Port Rush, Northern Ireland

It was surprising to discover whist in Ireland just how interconnected ones mood is with the weather. You can be arrogant enough to think you are above such influence, but after weeks of overcast, drizzly, cold weather – it does eventually start to wear thin. This was really brought home to me when I found myself skipping through the forest one day simply because the sun was shining.  In the dull weather you find yourself censoring what you take photos of, you can be looking at something pretty impressive but know that no photo in overcast weather would ever do it justice, so you simply don’t bother. On the worst days, it was often not so cold or wet but simply so foggy that there was no point in even going out as you wouldn’t see anything at all. Fortunately we had enough days that weren’t foggy to experience the beauty of the landscape in Ireland. Within the first couple days it was easy to see why Ireland is the home of the green Leprechaun and the pot of gold at the end of the rainbow. The colour of the green through the landscape is vibrant and lush, just the colour of those funny little guys, and there is so much rain that rainbows are a constant in the sky, well when the rain lets up enough to let the sun shine through.

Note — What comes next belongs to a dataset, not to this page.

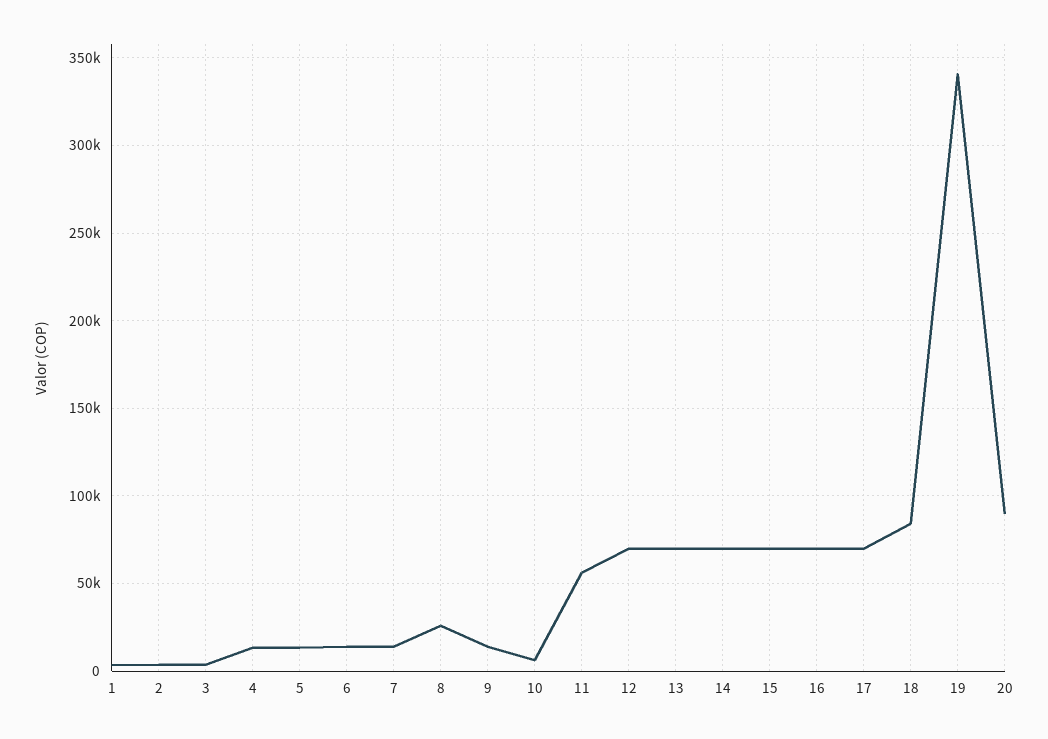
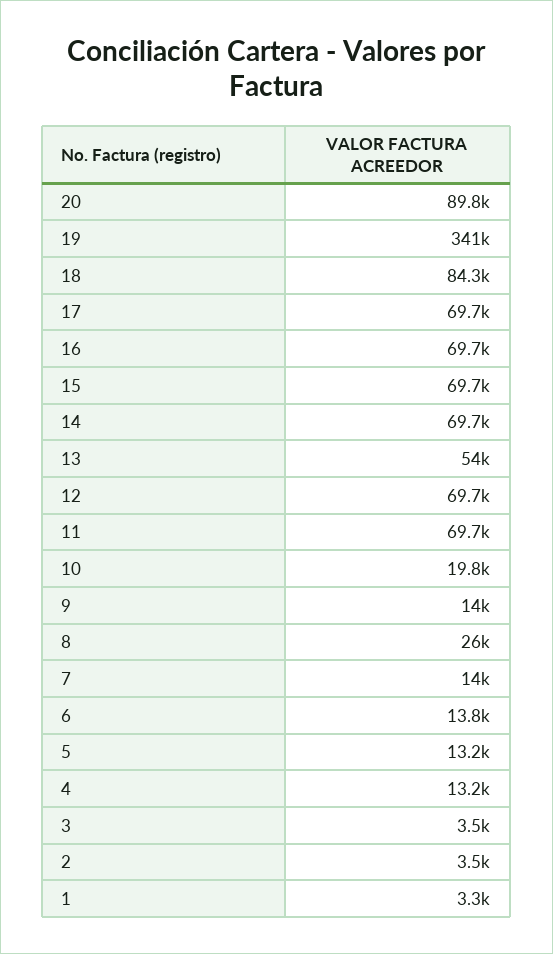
10: 5000 -> 19800
11: 55000 -> 69700
13: 70000 -> 54000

We started our time in Ireland with a week in the North, revisiting sites we had seen 11 years ago, wanting to share them with the children. We spent a day at the Giants Causeway and Craig photographed me and the children in the exact location Craig had photographed me previously. It provided an opportunity for reflection on the passing of time, and from which frame of reference you are considering it. For me as an individual it has been 11 years of constant changes and despite not looking very different from the exterior (photo taken from far enough away that the markers of age are indiscernible), I feel like a very different person for the many lessons I have learnt as a mother, and simply with more life experience. I have a much greater appreciation for just how little I understand of life and yet, for the rocks I was photographed in front of, the time that has passed should have been inconsequential in the span of their existence, so it was interesting to see subtle evidence of change within the landscape. Mostly as a result of people, and I wonder what the consequences are of our presence in many of the places we have visited, adding to the numbers of visitors past, verses the value of the tourist dollar to local communities. I was reading an article about the manatees in Florida and it presented an interesting conundrum - public profile of threatened species creating interest and people want to visit and see them, thus increasing the threat levels but provide funding to help, etc etc… I doubt we would ever visit them, but our presence impacts on every tourist attraction and local community we choose to visit. Ethical tourism, food for thought.

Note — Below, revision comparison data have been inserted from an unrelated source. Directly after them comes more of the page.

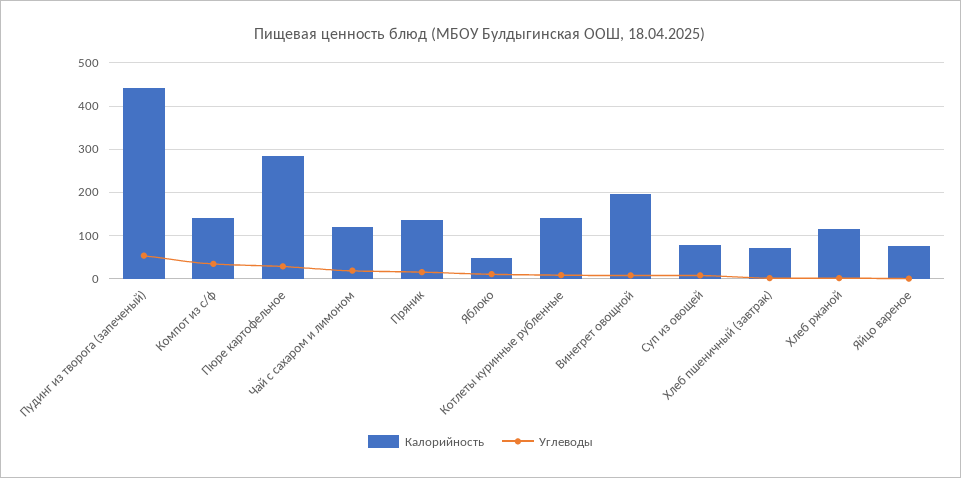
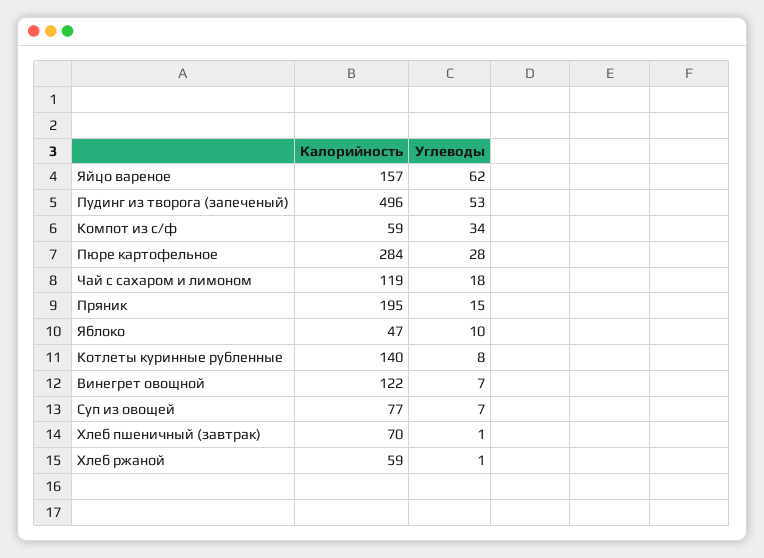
Калорийность, Пудинг из творога (запеченый): 440 -> 496
Калорийность, Компот из с/ф: 140 -> 59
Калорийность, Пряник: 140 -> 195
Калорийность, Винегрет овощной: 200 -> 122
Калорийность, Хлеб ржаной: 120 -> 59
Калорийность, Яйцо вареное: 80 -> 157
Углеводы, Яйцо вареное: 0 -> 62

While staying in the north our house was beside a horse riding school and, being the over indulgent parents that we are, the older 3 had the opportunity to have lessons. They had such a good time they begged to have another ride the next day, so while waiting for their afternoon lesson before we headed south we took a drive to Derry. I was keen to see the Bogside Murals and have an opportunity to introduce the history of the conflict in Northern Ireland to the children. Unsurprisingly it was a rainy and cold day but the murals resonated with the children in a way other memorials haven’t. We heard on the radio that afternoon as we headed for southern Ireland that in Derry that day there had been a bomb threat, and then several weeks later there was several nail bombs discovered on the road into town. So I’ve spent some time thinking about what it is that makes the vast majority of Ireland safe, while little pockets exist where there is such anger and injustice felt that peace is inconceivable. A little look into Irish history has provided some explanation, but I still struggle to understand such anger and hostility in a country of relative wealth and prosperity.


Always things to mull over after a trip to Ireland.